At this point, the Haslingden Canal was proposed, as an additional link between the Manchester Bolton & Bury Canal at Bury and the Leeds and Liverpool at Church, near Accrington. Engineers from both canals had decided it was feasible, and William Bennet had worked on the detailed design. It would be 13 mi long, and have to rise by 400 ft to reach the summit at Haslingden, which was an expanding manufacturing centre. An act of Parliament, the Haslingden Canal Act 1794 (34 Geo. 3. c. 77) was obtained by the promoters in April 1794, which failed to mention a junction with the Leeds and Liverpool Canal, even though the Leeds and Liverpool believed there would be one. There were severe restrictions on water supply and locks, and if agreement could not be reached with three-quarters of the millers and factories affected, changes in level were to be achieved by "rollers, racks, inclined planes, or any other works, engines or machinery, as a substitute for locks." The company had powers to raise £47,000 by issuing shares, and an additional £40,000 if required, either by issuing more shares or by mortgaging the tolls.
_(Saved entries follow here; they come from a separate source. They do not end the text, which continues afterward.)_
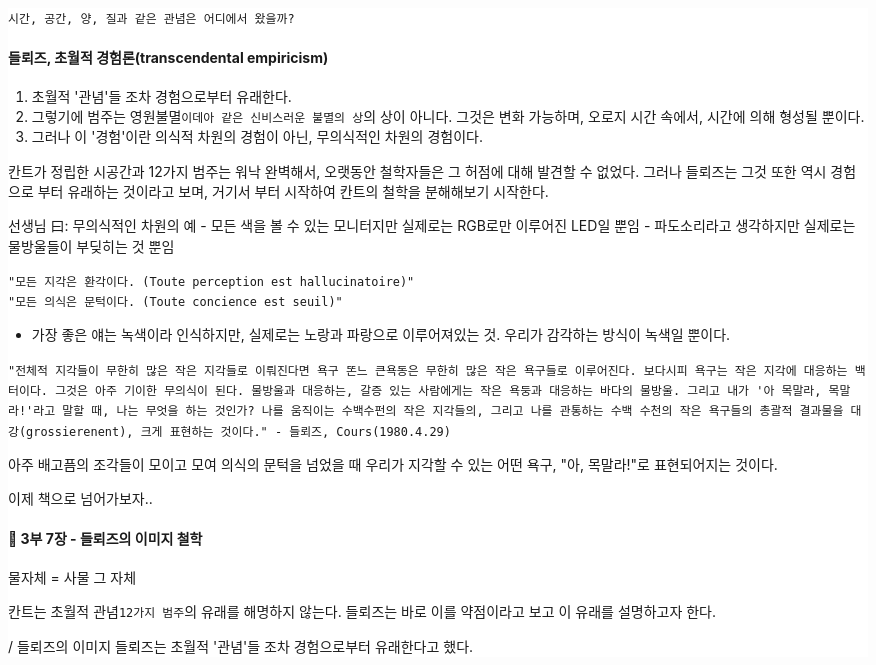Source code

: `시간, 공간, 양, 질과 같은 관념은 어디에서 왔을까?`

#### 들뢰즈, 초월적 경험론(transcendental empiricism)
1. 초월적 '관념'들 조차 경험으로부터 유래한다.
2. 그렇기에 범주는 영원불멸`이데아 같은 신비스러운 불멸의 상`의 상이 아니다. 그것은 변화 가능하며, 오로지 시간 속에서, 시간에 의해 형성될 뿐이다.
3. 그러나 이 '경험'이란 의식적 차원의 경험이 아닌, 무의식적인 차원의 경험이다.

칸트가 정립한 시공간과 12가지 범주는 워낙 완벽해서, 오랫동안 철학자들은 그 허점에 대해 발견할 수 없었다.
그러나 들뢰즈는 그것 또한 역시 경험으로 부터 유래하는 것이라고 보며, 거기서 부터 시작하여 칸트의 철학을 분해해보기 시작한다.

선생님 曰:
	무의식적인 차원의 예
	- 모든 색을 볼 수 있는 모니터지만 실제로는 RGB로만 이루어진 LED일 뿐임
	- 파도소리라고 생각하지만 실제로는 물방울들이 부딪히는 것 뿐임

```
"모든 지각은 환각이다. (Toute perception est hallucinatoire)"
"모든 의식은 문턱이다. (Toute concience est seuil)"
```
- 가장 좋은 얘는 녹색이라 인식하지만, 실제로는 노랑과 파랑으로 이루어져있는 것. 우리가 감각하는 방식이 녹색일 뿐이다.

```
"전체적 지각들이 무한히 많은 작은 지각들로 이뤄진다면 욕구 똔느 큰욕동은 무한히 많은 작은 욕구들로 이루어진다. 보다시피 욕구는 작은 지각에 대응하는 백터이다. 그것은 아주 기이한 무의식이 된다. 물방울과 대응하는, 갈증 있는 사람에게는 작은 욕둥과 대응하는 바다의 물방울. 그리고 내가 '아 목말라, 목말라!'라고 말할 때, 나는 무엇을 하는 것인가? 나를 움직이는 수백수펀의 작은 지각들의, 그리고 나를 관통하는 수백 수천의 작은 욕구들의 총괄적 결과물을 대강(grossierenent), 크게 표현하는 것이다." - 들뢰즈, Cours(1980.4.29)
```
아주 배고픔의 조각들이 모이고 모여 의식의 문턱을 넘었을 때 우리가 지각할 수 있는 어떤 욕구, "아, 목말라!"로 표현되어지는 것이다.

이제 책으로 넘어가보자..

#### 📕 3부 7장 - 들뢰즈의 이미지 철학

물자체 = 사물 그 자체

칸트는 초월적 관념`12가지 범주`의 유래를 해명하지 않는다.
들뢰즈는 바로 이를 약점이라고 보고 이 유래를 설명하고자 한다.

/ 들뢰즈의 이미지
들뢰즈는 초월적 '관념'들 조차 경험으로부터 유래한다고 했다.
There was an attempt in July 1794 to engage millowners in a discussion about how alternatives to locks might work, but the project appears to have faded away after that. In 1797, the company was wound up, and the Red Moss scheme was also abandoned at the same time. Hadfield and Biddle have suggested that the scheme might have been a political move, rather than a genuine proposal. In 1805, the Leeds and Liverpool decided to press ahead with the line to Red Moss, but reported that the Manchester Bolton & Bury were no longer ready to do so, although that company kept no record of the event. In 1810, common sense prevailed, and the Leeds and Liverpool agreed to share the southern end of the Lancaster Canal between Johnson's Hillock and Kirkless, near Wigan. Concessions on tolls agreed between the companies meant that a link to the Manchester Bolton & Bury was unlikely to be built.